● Stored data
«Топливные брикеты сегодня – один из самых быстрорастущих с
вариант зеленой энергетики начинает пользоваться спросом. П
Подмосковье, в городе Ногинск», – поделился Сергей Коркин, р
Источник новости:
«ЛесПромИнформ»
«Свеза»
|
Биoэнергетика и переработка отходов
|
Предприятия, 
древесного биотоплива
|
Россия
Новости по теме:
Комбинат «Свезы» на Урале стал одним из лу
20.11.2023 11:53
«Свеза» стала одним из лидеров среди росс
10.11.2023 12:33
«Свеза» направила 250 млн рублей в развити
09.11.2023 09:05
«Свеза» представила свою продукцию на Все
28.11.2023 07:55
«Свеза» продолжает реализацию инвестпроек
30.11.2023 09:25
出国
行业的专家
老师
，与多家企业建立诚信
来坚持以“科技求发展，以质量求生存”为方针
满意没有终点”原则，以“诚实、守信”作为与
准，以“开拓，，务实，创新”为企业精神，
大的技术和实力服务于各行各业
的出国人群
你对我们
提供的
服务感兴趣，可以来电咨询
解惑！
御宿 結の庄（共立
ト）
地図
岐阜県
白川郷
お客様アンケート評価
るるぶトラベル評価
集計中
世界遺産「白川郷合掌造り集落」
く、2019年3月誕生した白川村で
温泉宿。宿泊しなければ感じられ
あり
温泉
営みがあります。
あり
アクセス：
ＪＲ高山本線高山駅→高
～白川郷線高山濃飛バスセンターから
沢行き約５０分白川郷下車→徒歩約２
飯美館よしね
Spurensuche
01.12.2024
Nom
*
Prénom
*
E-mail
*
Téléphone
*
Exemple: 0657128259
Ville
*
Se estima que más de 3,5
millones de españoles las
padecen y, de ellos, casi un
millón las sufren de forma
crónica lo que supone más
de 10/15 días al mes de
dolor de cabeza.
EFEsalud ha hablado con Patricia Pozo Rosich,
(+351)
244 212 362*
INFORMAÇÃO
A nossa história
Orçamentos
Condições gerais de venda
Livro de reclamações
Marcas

...

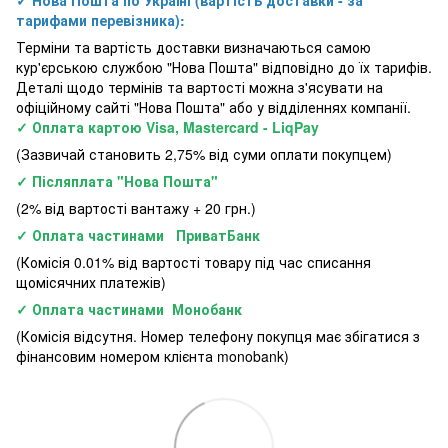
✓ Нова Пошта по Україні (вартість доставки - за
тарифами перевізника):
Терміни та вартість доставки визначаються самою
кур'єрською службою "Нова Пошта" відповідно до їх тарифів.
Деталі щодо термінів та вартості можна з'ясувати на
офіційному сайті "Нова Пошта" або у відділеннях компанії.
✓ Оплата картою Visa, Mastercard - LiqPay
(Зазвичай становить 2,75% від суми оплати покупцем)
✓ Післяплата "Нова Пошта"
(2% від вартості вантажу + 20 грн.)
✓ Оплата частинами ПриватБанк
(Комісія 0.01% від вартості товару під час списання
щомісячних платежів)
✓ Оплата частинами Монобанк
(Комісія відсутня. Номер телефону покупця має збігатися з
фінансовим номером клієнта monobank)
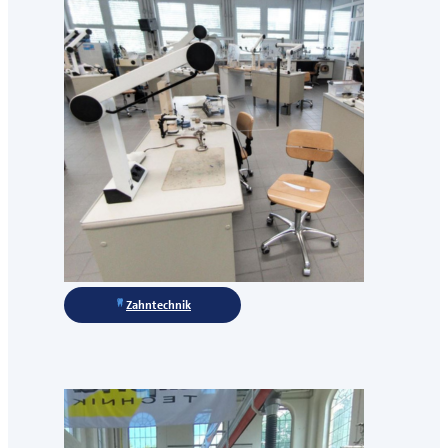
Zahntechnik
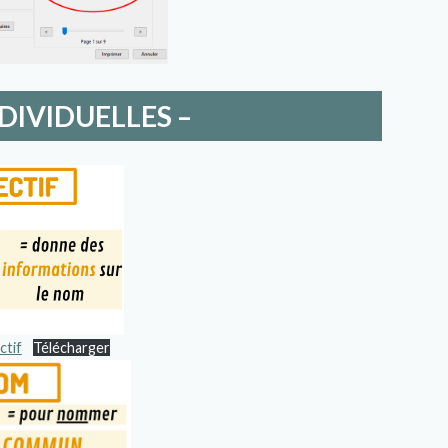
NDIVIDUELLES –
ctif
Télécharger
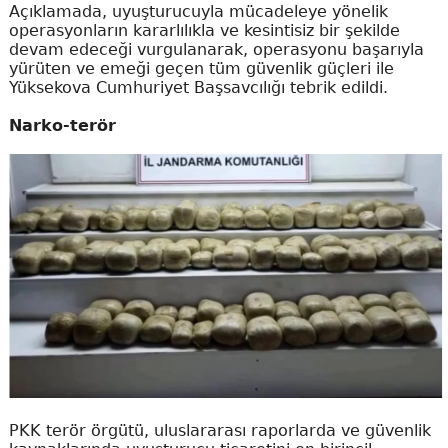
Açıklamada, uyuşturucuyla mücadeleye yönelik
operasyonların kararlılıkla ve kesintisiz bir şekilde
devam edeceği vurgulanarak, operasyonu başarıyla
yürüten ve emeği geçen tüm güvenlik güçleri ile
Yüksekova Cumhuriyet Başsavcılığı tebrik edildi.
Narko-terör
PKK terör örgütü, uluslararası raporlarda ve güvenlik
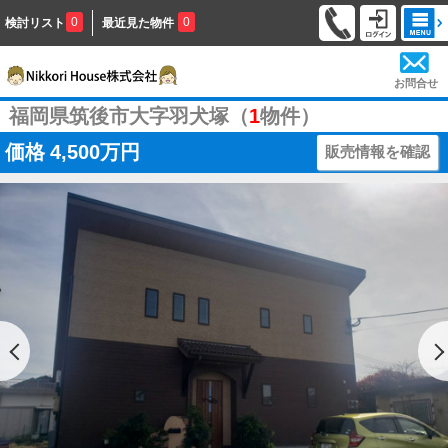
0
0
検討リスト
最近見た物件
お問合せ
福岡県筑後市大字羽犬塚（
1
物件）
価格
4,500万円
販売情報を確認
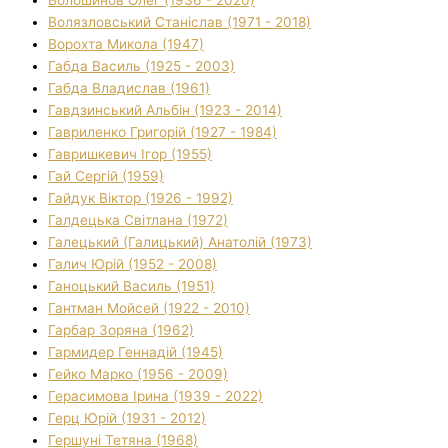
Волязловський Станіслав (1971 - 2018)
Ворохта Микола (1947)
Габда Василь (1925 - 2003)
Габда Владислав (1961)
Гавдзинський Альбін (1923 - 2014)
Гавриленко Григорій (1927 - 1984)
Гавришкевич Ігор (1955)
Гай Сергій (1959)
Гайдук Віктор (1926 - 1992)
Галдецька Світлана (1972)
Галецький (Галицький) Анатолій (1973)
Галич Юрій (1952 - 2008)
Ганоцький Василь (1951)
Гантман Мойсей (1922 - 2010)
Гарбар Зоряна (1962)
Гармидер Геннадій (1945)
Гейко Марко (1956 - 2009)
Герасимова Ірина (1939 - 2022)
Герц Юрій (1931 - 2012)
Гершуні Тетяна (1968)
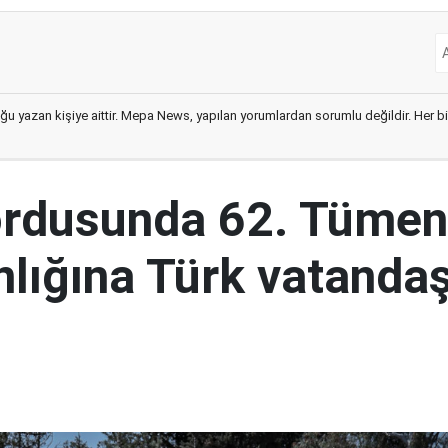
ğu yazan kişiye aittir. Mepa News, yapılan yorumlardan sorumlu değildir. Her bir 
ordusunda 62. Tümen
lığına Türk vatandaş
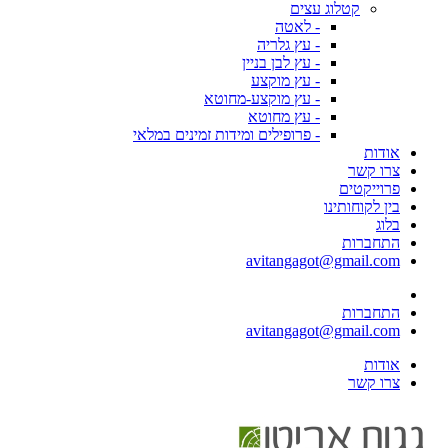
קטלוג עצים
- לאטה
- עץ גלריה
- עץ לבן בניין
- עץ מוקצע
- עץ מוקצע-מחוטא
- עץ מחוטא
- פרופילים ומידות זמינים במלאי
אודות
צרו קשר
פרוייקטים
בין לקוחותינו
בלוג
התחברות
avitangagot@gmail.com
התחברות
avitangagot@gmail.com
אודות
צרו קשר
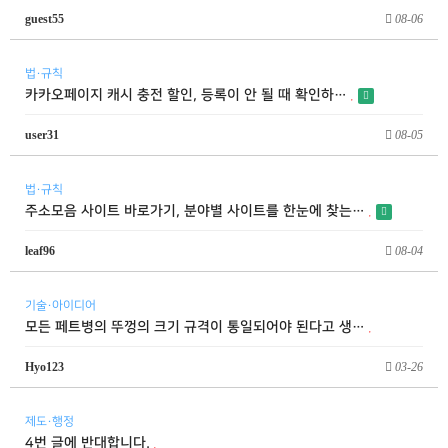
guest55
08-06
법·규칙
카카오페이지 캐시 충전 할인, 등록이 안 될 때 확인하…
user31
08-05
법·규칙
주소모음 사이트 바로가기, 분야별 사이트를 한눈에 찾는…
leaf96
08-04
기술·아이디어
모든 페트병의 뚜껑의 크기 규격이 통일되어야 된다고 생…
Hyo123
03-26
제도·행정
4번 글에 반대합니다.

● Exercise
What should come back is an exact copy of the lines above from the line with "Açıklamada, uyuşturucuyla mücadeleye yönelik" to the line with "Гармидер Геннадій (1945)", both included, minus the pictures.

● Worked solution
Açıklamada, uyuşturucuyla mücadeleye yönelik
operasyonların kararlılıkla ve kesintisiz bir şekilde
devam edeceği vurgulanarak, operasyonu başarıyla
yürüten ve emeği geçen tüm güvenlik güçleri ile
Yüksekova Cumhuriyet Başsavcılığı tebrik edildi.
Narko-terör
PKK terör örgütü, uluslararası raporlarda ve güvenlik
0
0
検討リスト
最近見た物件
お問合せ
福岡県筑後市大字羽犬塚（
1
物件）
価格
4,500万円
販売情報を確認
Волязловський Станіслав (1971 - 2018)
Ворохта Микола (1947)
Габда Василь (1925 - 2003)
Габда Владислав (1961)
Гавдзинський Альбін (1923 - 2014)
Гавриленко Григорій (1927 - 1984)
Гавришкевич Ігор (1955)
Гай Сергій (1959)
Гайдук Віктор (1926 - 1992)
Галдецька Світлана (1972)
Галецький (Галицький) Анатолій (1973)
Галич Юрій (1952 - 2008)
Ганоцький Василь (1951)
Гантман Мойсей (1922 - 2010)
Гарбар Зоряна (1962)
Гармидер Геннадій (1945)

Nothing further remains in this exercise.